(Items listed in a dataset)
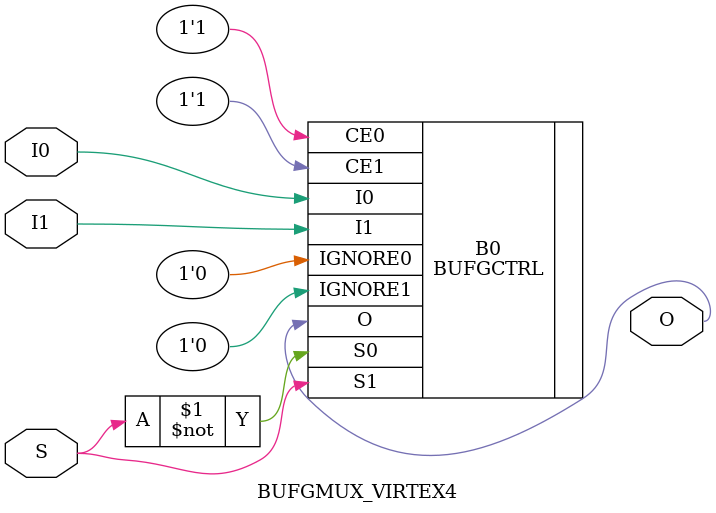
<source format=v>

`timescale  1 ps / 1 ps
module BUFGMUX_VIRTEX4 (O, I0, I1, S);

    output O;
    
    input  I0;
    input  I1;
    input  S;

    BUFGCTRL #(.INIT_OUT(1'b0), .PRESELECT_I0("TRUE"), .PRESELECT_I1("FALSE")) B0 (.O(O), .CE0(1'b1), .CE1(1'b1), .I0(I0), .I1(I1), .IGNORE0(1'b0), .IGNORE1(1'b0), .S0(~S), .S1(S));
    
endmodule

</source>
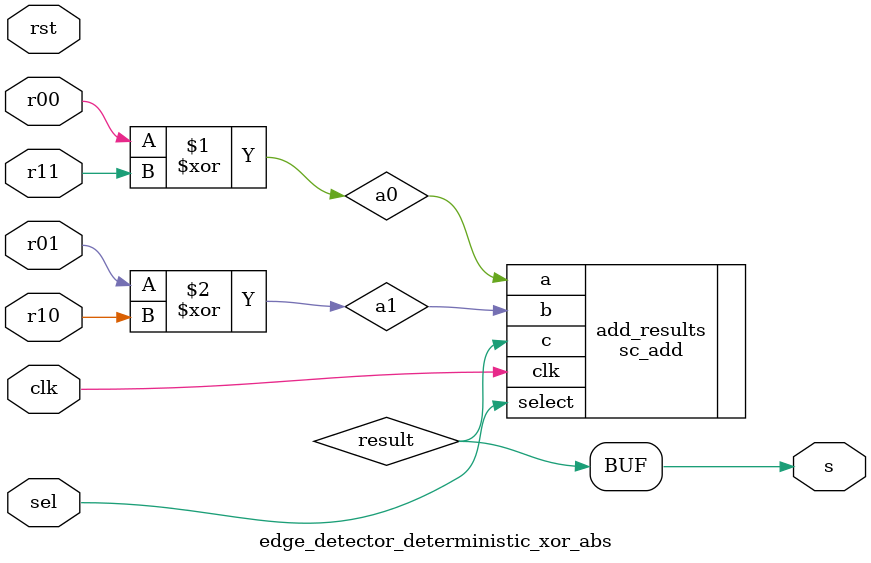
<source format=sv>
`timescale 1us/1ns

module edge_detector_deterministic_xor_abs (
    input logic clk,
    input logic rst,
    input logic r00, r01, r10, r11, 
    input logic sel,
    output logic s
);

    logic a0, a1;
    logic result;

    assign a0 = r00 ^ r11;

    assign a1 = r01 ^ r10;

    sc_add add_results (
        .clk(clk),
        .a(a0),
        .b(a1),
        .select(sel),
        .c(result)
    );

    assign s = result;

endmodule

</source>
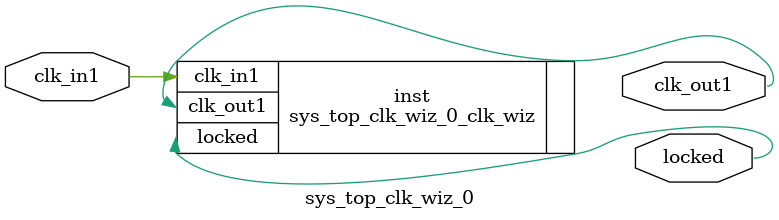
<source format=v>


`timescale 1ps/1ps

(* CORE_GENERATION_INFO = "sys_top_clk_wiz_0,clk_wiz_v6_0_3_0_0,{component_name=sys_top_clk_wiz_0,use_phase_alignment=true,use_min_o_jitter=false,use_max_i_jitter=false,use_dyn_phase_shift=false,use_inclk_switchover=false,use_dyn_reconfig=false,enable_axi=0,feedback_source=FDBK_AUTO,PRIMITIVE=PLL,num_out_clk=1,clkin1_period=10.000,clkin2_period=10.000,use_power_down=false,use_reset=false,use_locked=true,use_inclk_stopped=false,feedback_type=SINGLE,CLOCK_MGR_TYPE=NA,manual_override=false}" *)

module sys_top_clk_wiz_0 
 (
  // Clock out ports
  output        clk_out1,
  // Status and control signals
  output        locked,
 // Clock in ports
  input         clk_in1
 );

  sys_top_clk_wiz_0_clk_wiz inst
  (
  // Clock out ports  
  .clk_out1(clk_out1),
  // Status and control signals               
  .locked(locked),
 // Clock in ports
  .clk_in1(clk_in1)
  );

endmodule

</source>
---
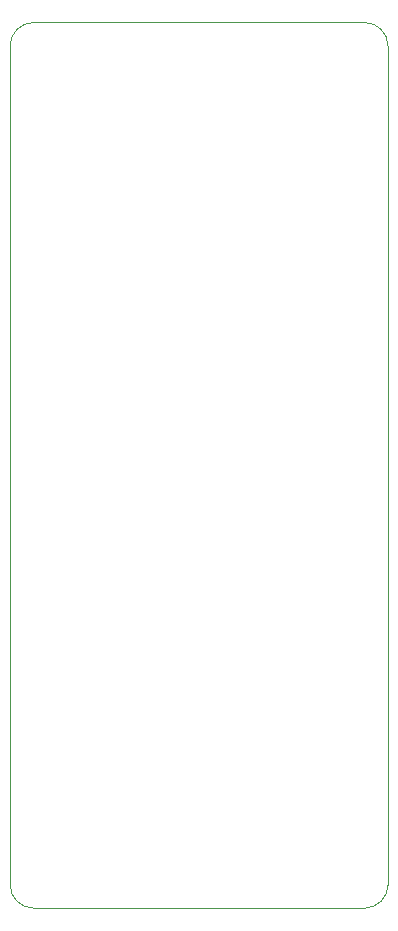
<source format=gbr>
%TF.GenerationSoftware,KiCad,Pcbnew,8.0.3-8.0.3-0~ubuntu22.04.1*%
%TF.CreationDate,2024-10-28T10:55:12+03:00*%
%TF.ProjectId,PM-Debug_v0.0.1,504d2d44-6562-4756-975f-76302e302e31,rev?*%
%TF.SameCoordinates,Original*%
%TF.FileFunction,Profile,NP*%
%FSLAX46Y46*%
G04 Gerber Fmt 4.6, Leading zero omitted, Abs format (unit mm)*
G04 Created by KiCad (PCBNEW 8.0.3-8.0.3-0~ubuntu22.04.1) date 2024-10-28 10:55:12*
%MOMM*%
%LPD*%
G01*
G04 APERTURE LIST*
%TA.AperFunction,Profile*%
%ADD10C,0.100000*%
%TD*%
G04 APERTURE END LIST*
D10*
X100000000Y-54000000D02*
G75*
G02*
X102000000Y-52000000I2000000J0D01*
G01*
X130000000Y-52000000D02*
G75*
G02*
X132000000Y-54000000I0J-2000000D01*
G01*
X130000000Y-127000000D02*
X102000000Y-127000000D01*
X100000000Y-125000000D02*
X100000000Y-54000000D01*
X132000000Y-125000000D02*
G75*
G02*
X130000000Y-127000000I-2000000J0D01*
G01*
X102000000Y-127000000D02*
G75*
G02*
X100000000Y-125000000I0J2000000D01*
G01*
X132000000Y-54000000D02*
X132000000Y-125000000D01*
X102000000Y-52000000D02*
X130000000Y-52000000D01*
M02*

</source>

◆ **Goal of the exercise**:
Show a copy of each line from the data that includes the word "APERTURE".

◆ **Answer for this exercise**:
G04 APERTURE LIST*
G04 APERTURE END LIST*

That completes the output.